Plain-text document sources:
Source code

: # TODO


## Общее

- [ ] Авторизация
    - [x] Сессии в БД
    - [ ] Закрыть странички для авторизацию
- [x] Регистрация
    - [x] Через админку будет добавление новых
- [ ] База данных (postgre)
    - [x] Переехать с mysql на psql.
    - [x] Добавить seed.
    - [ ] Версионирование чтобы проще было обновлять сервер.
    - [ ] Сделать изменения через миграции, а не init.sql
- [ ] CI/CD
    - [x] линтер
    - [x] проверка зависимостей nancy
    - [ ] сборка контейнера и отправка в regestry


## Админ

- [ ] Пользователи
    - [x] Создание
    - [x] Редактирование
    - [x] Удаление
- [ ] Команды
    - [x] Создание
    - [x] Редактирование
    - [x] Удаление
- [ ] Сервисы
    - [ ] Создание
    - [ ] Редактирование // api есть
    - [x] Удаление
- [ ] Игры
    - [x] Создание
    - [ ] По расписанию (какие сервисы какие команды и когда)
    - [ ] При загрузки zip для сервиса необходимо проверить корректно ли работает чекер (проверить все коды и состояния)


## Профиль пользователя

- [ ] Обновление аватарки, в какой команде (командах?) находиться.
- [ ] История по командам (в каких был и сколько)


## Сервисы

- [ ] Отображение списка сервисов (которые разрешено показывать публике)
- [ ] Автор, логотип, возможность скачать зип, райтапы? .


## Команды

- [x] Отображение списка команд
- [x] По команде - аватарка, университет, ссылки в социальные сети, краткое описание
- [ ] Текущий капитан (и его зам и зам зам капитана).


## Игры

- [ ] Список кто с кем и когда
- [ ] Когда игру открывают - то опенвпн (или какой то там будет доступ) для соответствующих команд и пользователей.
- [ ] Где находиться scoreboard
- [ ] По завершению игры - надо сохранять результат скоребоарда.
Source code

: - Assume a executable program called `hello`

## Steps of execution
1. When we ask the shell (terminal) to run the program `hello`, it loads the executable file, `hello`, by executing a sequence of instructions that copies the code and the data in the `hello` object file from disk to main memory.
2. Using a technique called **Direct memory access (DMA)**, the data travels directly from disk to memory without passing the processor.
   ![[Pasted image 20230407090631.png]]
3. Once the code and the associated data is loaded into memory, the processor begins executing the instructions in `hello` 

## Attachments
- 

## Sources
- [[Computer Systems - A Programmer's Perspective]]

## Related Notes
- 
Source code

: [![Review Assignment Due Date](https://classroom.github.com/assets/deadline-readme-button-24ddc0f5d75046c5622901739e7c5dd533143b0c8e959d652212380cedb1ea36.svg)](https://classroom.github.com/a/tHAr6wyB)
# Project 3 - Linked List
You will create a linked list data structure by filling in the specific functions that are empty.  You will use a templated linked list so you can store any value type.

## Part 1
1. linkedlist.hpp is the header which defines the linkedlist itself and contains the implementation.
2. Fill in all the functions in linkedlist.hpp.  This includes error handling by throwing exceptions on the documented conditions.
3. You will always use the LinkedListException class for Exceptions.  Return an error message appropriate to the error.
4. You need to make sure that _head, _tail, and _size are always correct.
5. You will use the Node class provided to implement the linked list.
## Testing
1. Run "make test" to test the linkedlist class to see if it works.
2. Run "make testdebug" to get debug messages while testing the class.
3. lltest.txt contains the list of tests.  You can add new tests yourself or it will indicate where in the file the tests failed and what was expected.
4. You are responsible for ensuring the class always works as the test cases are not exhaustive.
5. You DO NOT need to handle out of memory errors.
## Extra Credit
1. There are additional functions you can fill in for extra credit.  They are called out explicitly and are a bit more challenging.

=== Exercise brief ===
Collect the complete line wherever the string "make" appears in the records.

=== The answer ===
4. You need to make sure that _head, _tail, and _size are always correct.
1. Run "make test" to test the linkedlist class to see if it works.
2. Run "make testdebug" to get debug messages while testing the class.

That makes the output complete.